Healthcare Initiatives Need to be Sustainable and Cost-effective to Scale

Providing access to healthcare for all is a crucial challenge and concern for a country as large as India. Given the country’s large population, healthcare initiatives that seek to create an impact among the population need scale. However, what are the imperatives of a scalable model of health services?

The founder of Save A Mother (SAM), an NGO that works to cut maternal mortality rates in India, Dr Shiban Ganju says that for scalability, a program needs to be cost-effective, and sustainable. “Sustainability is important for any program to scale. We need to keep healthcare inexpensive and cheaper for models to scale.

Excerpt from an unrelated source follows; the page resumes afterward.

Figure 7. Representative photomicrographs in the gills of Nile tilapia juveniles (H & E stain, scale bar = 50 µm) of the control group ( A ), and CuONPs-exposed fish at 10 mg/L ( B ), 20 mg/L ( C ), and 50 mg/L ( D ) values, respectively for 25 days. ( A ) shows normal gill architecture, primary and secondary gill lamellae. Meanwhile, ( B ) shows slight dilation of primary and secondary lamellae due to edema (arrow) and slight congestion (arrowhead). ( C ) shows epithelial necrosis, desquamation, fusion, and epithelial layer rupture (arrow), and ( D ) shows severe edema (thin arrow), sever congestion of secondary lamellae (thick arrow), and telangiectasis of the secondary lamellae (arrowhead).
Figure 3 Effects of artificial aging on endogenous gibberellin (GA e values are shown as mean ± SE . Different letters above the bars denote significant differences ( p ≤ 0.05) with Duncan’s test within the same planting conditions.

With scale, speed is also important,” Dr Ganju said at the Development Dialogue (DD) 2016, in Hubballi.

28520256532_d597506d32_zSustainability, he said, translates to positive cash flow. “If you have positive cash flow, you are sustainable. (Among nonprofits) it is considered harmful to say that you want to make profits. Unfortunately, in healthcare for the poor, there is no positive cash flow. Healthcare nowhere in the world can be solved by insurance companies, rich for the poor or young for the old or healthy for the sick. Government subsidy as a part of social justice system in egalitarian society has to come in. The key is how we can keep costs low so that it can be sustainable with minimal investment,” he elaborated.

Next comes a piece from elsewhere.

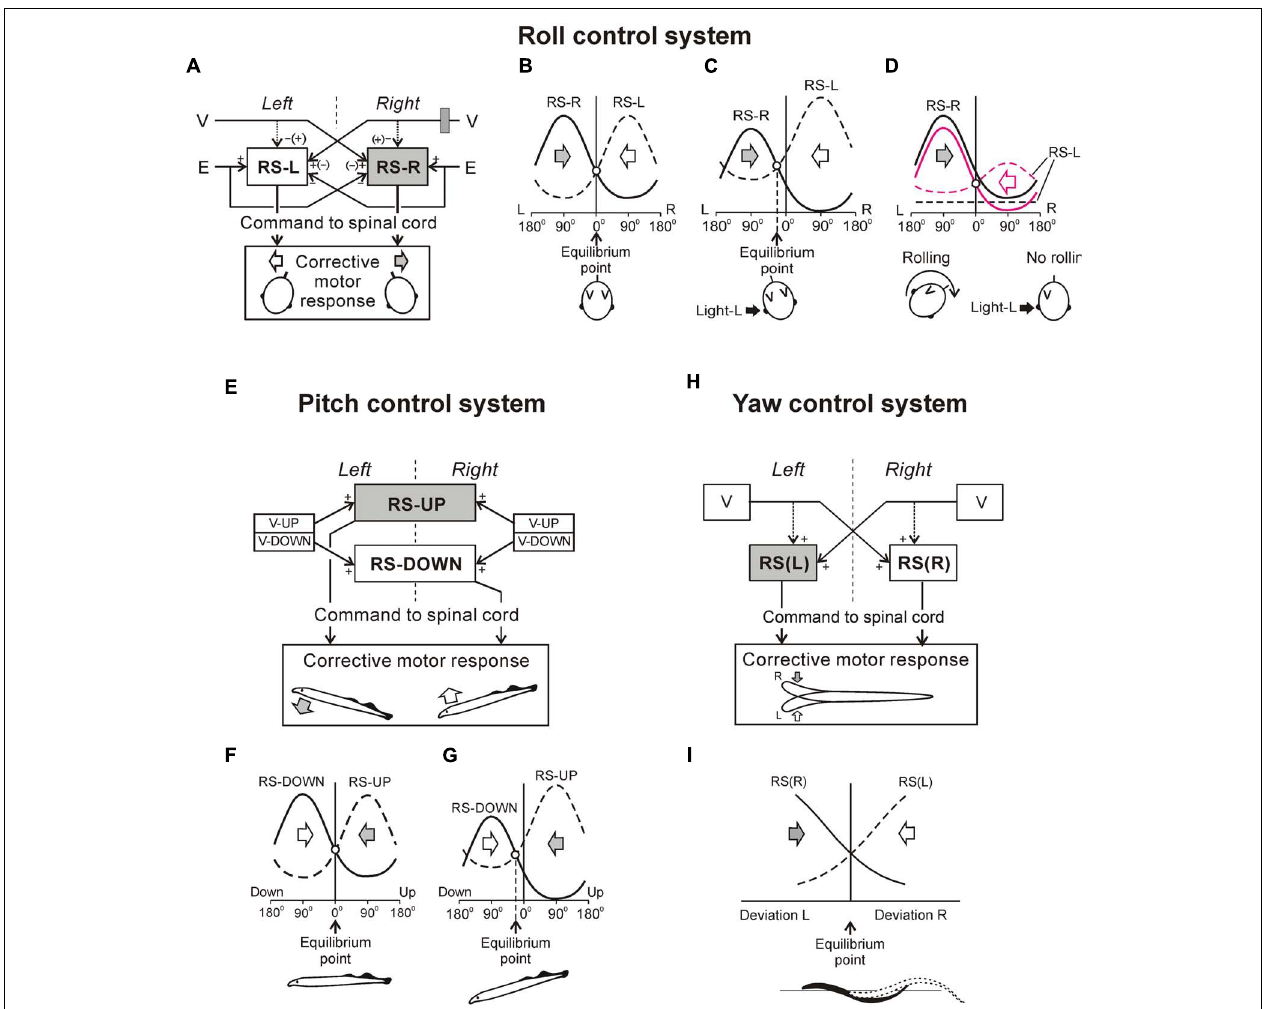
FIGURE 5 | Conceptual models of systems controlling orientation in different planes. (A–D) Roll control system. (A) Two groups of RS neurons (RS-L and RS-R) receive inputs from the labyrinths (V) and eyes (E); they affect the spinal networks to evoke rolling of the lamprey. The signs ( + and –) indicate the major effects on RS neurons produced by sensory inputs, the signs in brackets – the minor effects. (B) Operation of the system when driven only by vestibular inputs. The curves represent activity in RS-R and RS-L as a function of roll angle (L, left tilt; R, right tilt). Vestibular input causes activation of RS-R and RS-L with the contralateral tilt. Direction of rolling caused by RS-R and RS-L is indicated by the gray and white arrows, respectively. The system has an equilibrium point at 0 ◦ (dorsal-side-up orientation). (C) Operation of the system when the left eye is illuminated. This visual input (a black arrow; Light-L) causes a shift of the equilibrium point to the left and the corresponding tilt of the animal. (D) Effect of the right unilateral labyrinthectomy (indicated by gray rectangle in A ). The RS activity after the right labyrinthectomy is shown by black solid and interrupted lines. The system has no equilibrium point and the animal continuously rolls to the right. Rolling could be abolished by means of left eye illumination causing activation of RS-L and some inactivation of the RS-R (shown by red interrupted and solid lines, respectively) resulting in re-creation of the equilibrium point. (E–G) Pitch control system. (E) Two groups of RS neurons, RS-UP and RS-DOWN, receive excitatory inputs from vestibular afferents activated by nose-up (V-UP) and nose-down (V-DOWN) pitch tilt, respectively. Each of the RS-UP and RS-DOWN groups sends a command to the spinal cord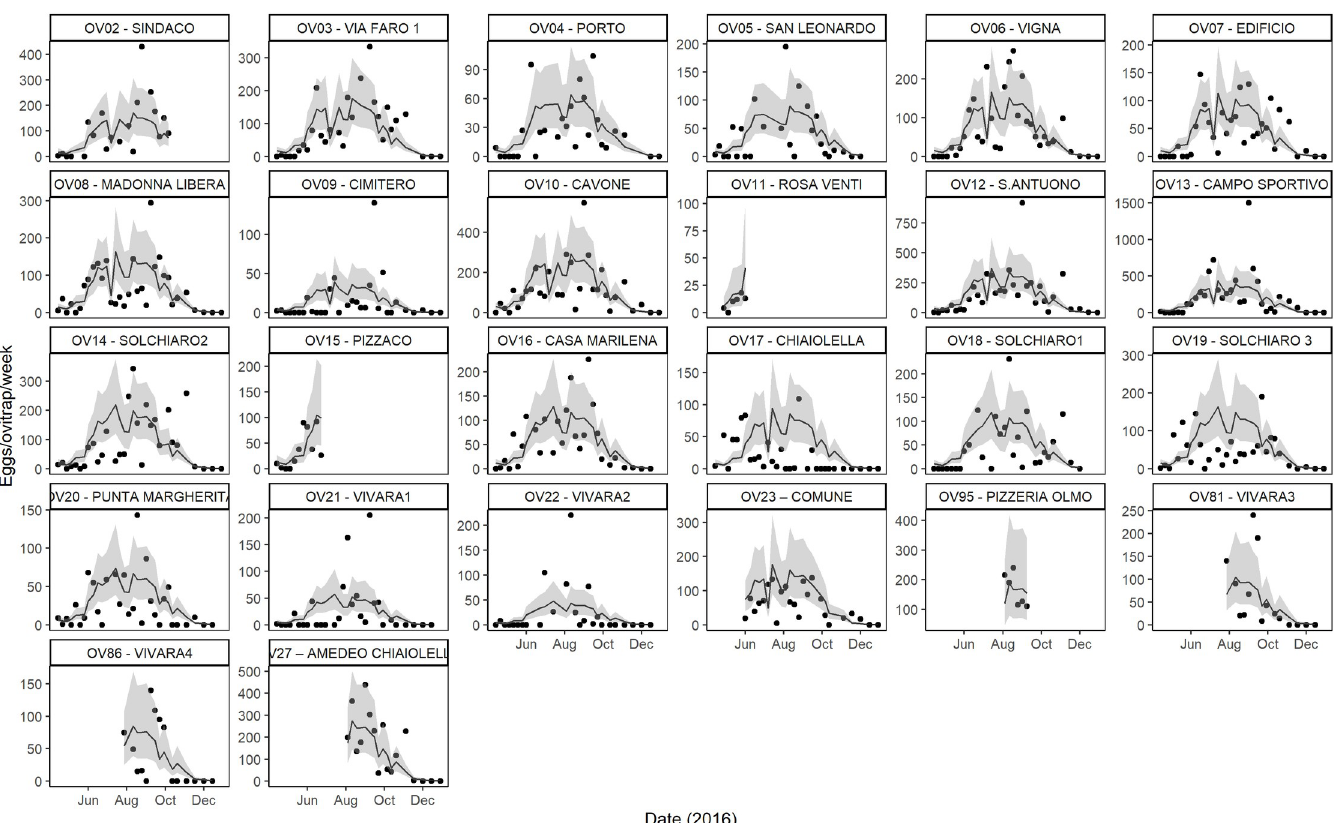
Fig 2. Observed and expected values Ae . albopictus eggs/ovitrap/week on Procida Island in 2016 estimated by GAMM model. Each panel represents a single ovitrap. Black dots = observed values of eggs/ovitrap/week; solid line = GAMM posterior mean value of eggs/ovitrap/week; grey area = 95% credible interval; x-axis = months of collections in 2016; y-axis = eggs/ovitrap/week; the scale differs per panel to help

SAM followed a cost-effective model, which enabled it to expand its presence and benefit around 3 million people in 1500 villages in India, and brought down maternal mortality rates by 90%. “The government systems spend at least ten times the amount that we spend for the same outcomes. To me, scalability will come if we keep the costs low and the government and the philanthropists subsidized services to an extent,” he said.

Interestingly, a part of SAM programs are non-medical interventions, achieving impact also through awareness programs that serve to educate people about healthcare, hygiene and prenatal care. “Healthcare is all supply driven – hospitals, clinics, drugs, devices, manpower…We have to start at the demand side for consumers to intelligently access healthcare; and accessing healthcare needs two tools: one is finance and second, knowledge enough to use that finance intelligently,” he said.